反知性主義について佐藤氏は、「近代以前、古代中世において神は天にいると考えられていた。しかし、ガリレオ、コペルニクス以降、それはもはや信じられなくなった。19世紀の神学者シュライエルマッハーは、宗教とは直感と感情、後期は絶対依存と言い、直感や感情で主体を心に置き換え、心を通じて神様に祈るようになった。つまり、心の時代とは実は近代的な現象。しかし危険もある。自分の内面と身体の動きを神と一体化してしまう危険です」と語った。
その上で、「ナショナリズムも心の中にある。それが実証されたのが第一次世界大戦。理性を用いて科学技術を発展させ、理想的な社会を作り上げようとしたが、その結果起きたのが世界大戦だった。そこで自由主義神学が崩壊し、カール・バルトが出てきた。バルトは神は上にいると言った。それは形而上学ではなく、心の中にいることへの対比だった」と述べた。
「バルトや私が研究してきたチェコの神学者ヨゼフ・フローマトカが本質を突いている。宗教は生活の全てである。われわれの仕事、勉強、生れてきたこと、今日ここに来たことも宗教の一環。その本質は、自分の力を他者のために使うことです。こういう考え方を持っている人は、政治の世界もまた他人事ではない。世の中のことに対応して何かをしなければ、と考える。だからキリスト者は政治にも興味を持つのです」と話した。
この日のテーマである特定秘密保護法については、この法案自体よりも2013年に安全保障会議設置法が改正され、国家安全保障会議(日本版NSC)が設置されたことが本質的な問題だと解説した。日本の安全保障に危機的な事態があるときに戦争をするかを決める安全保障会議が設置されたことで、これまで専守防衛だった日本に戦争ができる体制ができてしまったとして、「戦争をする以上、軍事機密保護が必要となる。だからこそ特定秘密保護法案が必要となった。そこを外しての特定秘密保護法案批判は意味がない。

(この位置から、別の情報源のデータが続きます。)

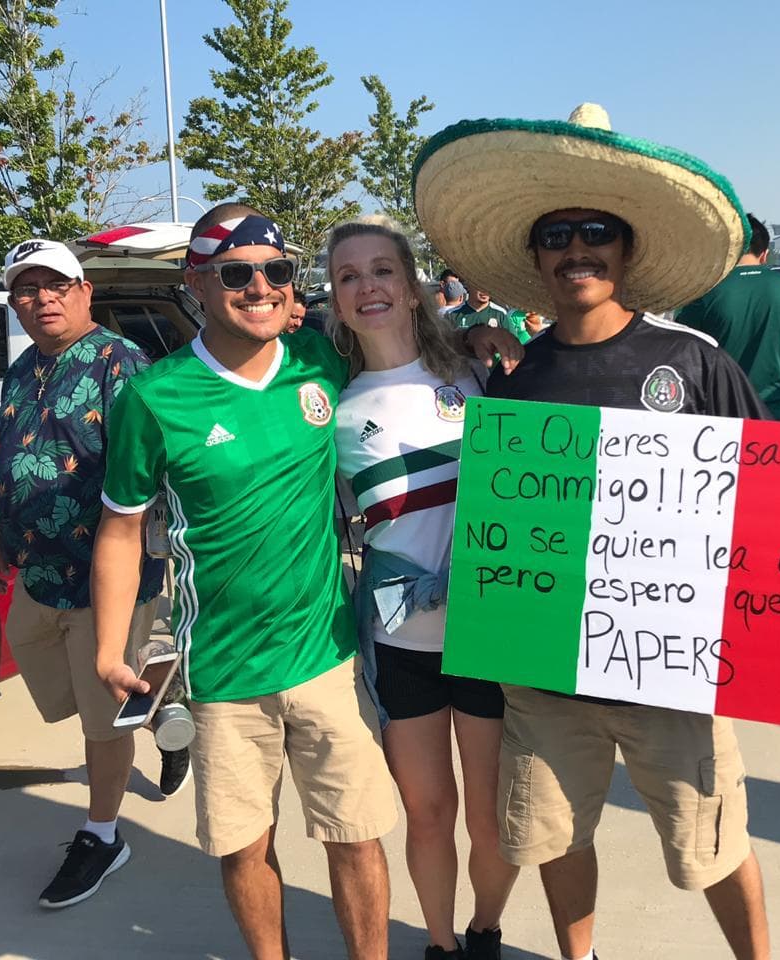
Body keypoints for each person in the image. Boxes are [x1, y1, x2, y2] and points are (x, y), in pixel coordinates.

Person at [413, 101, 780, 960]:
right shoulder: (518, 383)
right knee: (557, 839)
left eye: (596, 230)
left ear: (625, 247)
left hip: (675, 676)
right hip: (547, 678)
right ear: (537, 257)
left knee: (710, 846)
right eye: (558, 232)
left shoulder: (692, 361)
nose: (577, 247)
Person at [92, 203, 398, 960]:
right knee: (242, 846)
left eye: (276, 270)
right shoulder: (154, 397)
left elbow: (408, 346)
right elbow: (121, 528)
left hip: (327, 657)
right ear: (198, 281)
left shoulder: (320, 363)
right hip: (221, 674)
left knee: (357, 839)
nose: (260, 286)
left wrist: (484, 341)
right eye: (236, 272)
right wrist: (110, 649)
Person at [328, 215, 523, 960]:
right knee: (430, 813)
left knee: (492, 817)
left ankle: (485, 929)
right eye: (349, 277)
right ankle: (440, 945)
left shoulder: (476, 376)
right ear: (338, 302)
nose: (368, 286)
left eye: (382, 270)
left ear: (411, 288)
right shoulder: (333, 410)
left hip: (488, 629)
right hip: (398, 638)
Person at [0, 238, 176, 910]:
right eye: (27, 289)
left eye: (55, 285)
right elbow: (11, 454)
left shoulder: (123, 364)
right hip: (37, 571)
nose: (43, 299)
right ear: (15, 302)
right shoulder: (20, 370)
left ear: (83, 289)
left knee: (99, 722)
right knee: (49, 675)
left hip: (105, 581)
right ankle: (163, 710)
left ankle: (103, 833)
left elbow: (156, 470)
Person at [676, 213, 780, 420]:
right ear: (764, 254)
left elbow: (682, 355)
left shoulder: (705, 291)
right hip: (773, 410)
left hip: (718, 411)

この法案では、防衛大臣や外務大臣が適正情報対象になっていない。つまり、国民が国会議員を通してコントロールができなくなる。それが最大の問題だ」と指摘した。
一方で、集団的自衛権の解釈については、むしろこれによって自衛隊派遣が難しくなったという。「例えば安倍総理の説明では、ホルムズ海峡に機雷が敷設されたとき、自衛隊を派兵して掃海艇派遣ができると言っている。しかし、公明党はできないと言っているが、これは後者が正しい。ホルムズ海洋のタンカーは、実はオマーンの領海を航海している。国際法では他国の領海に機雷を敷設し、これに掃海艇を派遣することは宣戦布告になる。つまり、掃海艇派遣はオマーン側に立って宣戦布告をすることになる。現実的にそのようなことは不可能だ」として、これらの法案の本質を見た議論が必要であり、「私も学生時代に神学の基礎教育で表層ではなく深層を見抜くことを訓練されたことが外交官時代に大変役に立った」と、同志社大学神学部時代の恩師の教育に触れながら解説し、組織神学の重要性を力説した。

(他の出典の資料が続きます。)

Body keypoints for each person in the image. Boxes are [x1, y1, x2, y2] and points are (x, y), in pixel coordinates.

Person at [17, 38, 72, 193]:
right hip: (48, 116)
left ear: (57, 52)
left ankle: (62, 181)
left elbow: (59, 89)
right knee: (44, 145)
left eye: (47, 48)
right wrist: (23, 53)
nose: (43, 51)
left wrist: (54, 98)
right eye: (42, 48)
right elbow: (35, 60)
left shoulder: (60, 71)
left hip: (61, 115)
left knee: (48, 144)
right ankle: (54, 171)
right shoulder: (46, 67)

また、「時代は確かに暗い方向に向かっている。それは心の問題を公共圏に持ち込もうとしていることが最大の原因。安倍総理はまさにそれを進めている。知性の言葉が通じない。知性や知識自体を憎んでいるから。政治的、言論的にそのような傾向を排除しなければいけない。これにどう対応するか」と問い、キリスト教界、神学のあり方についても触れた。

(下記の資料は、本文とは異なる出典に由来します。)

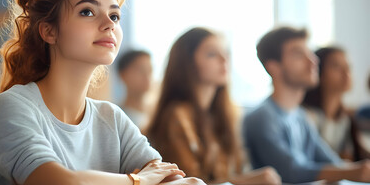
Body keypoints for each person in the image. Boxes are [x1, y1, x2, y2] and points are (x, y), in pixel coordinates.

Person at [0, 0, 205, 185]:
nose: (109, 24)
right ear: (49, 31)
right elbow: (57, 182)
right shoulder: (9, 107)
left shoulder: (112, 118)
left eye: (114, 16)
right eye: (87, 12)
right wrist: (136, 181)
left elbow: (175, 179)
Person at [147, 27, 281, 185]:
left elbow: (237, 170)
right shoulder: (177, 115)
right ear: (187, 63)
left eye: (225, 53)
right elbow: (189, 182)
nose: (224, 59)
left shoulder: (226, 113)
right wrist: (248, 181)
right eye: (212, 54)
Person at [243, 26, 370, 183]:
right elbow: (291, 171)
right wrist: (352, 172)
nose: (312, 60)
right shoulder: (261, 117)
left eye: (309, 53)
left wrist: (356, 170)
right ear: (273, 66)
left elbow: (331, 161)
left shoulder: (300, 116)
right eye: (298, 54)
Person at [303, 47, 370, 160]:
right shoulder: (306, 116)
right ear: (318, 70)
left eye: (348, 67)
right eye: (336, 66)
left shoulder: (345, 120)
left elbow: (350, 156)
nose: (346, 73)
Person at [117, 50, 154, 130]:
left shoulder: (157, 115)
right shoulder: (115, 116)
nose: (147, 77)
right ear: (123, 74)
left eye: (150, 71)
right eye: (141, 71)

「創価学会は公明党として民主政治に回路を持っていた。しかし、日本のキリスト教は現実的に今からそれをやることはできないと私は思う。日本ではキリスト教が土着化することに失敗したから。それをどう成り立たせるかは組織神学的な課題だ」として、「私が同志社大学神学部時代に研究したチェコのフローマトカは、『神学のフィールドはこの世界である』と言った。プロテスタント神学においては、教理は即倫理であり、倫理は即教理である。信仰があれば行為はなくていい、ということではない。信仰が即行為である。だからカトリックのように信仰『と』行為ではない。プロテスタントにおいては、信仰が即行為であるということだ」と話した。
また、「信仰は決断ではない。人間の決断など大きな力、危機の前にはぼろぼろになる。決断を元に信仰や神学を組み立てた20世紀の神学者F・ゴーガルデンはそこからナチス・ドイツのイデオロギーに取り込まれていった。むしろ、信仰は"伝染""伝播"だ。ペトロもパウロもイエス・キリストの生き方が伝染し、それにより生き方が変わった。キリスト者として、与えられたそれぞれの場でそれぞれの課題に向き合い生きることが大切だ」と締めくくった。
その後は会場の人々からの質問に答える形で進み、佐藤氏は会場から寄せられた約40に及ぶ質問に一つ一つに答えた。
現在の国際政治情勢をどう見るか、という質問については、「世の中のシステムを陰謀論で読んではいけない。国際政治も人間も"複雑系"で成立している。特定秘密保護法案にしても、集団的自衛権についても、国民に実態を公開して、憲法を正々堂々と改正するよう図るべき。そしてそれを国民がどういう形で監視できるかの制度構築を議論しなければならない」と話した。
在特会など排外主義が日本で強まっていることをどう思うか、という質問には、「排外主義者は必ず社会の一部に存在する。そこには言葉が通じないし、説得もできない。論理が通じないから。だからそれを封じ込めつつ、自らが排外主義に陥らないようにしなければならない。これは公共圏をどう築くかという問題だ」として、哲学者J・ハーバーマスを引用しながら公共圏の構築のあり方をめぐる議論の必要性を説明した。
また、母が沖縄戦で手榴弾で自決を強いられた経験を持つ佐藤氏は、沖縄問題にも触れた。本土にいて沖縄のために何ができるでのか、という質問には、「具体的に月4000円のお金を出せるなら沖縄の地元新聞を取って、沖縄の情報空間に触れること。何が沖縄の人を怒らせているか内在的論理について触れ理解しようとすることです。沖縄の怒りは本土の人には伝わっていないが大変なものとなっており、既にスコットランドの独立問題より深刻になっている。まずは知ることから始めてはどうか」と述べた。
教育については、「大学や日本の教育の状況は相当悪い。大学の学費が上がり、親の経済力が子どもの教育、ひいてはキャリアに直結するような時代になりつつあるが、それは避けなければならない」として、知性や信仰には先生が必要、厳しい教育を経て何十年もかけて知性や教養は身についていくもの、と危機感をあらわにした。さらに、現在検討が進められている道徳の教科化については、「本質はそこにはない。教科書を変えれば人間が変わる、という発想自体がおかしい。それに対抗するには、学校の教師一人ひとりがキリスト教的な生き方、価値観を身をもって示すことで対応していくべきだ」と述べた。
この他、ウクライナ紛争やイスラム国などに関する熱心な質問に答え、3時間半にわたるフォーラムは幕を閉じた。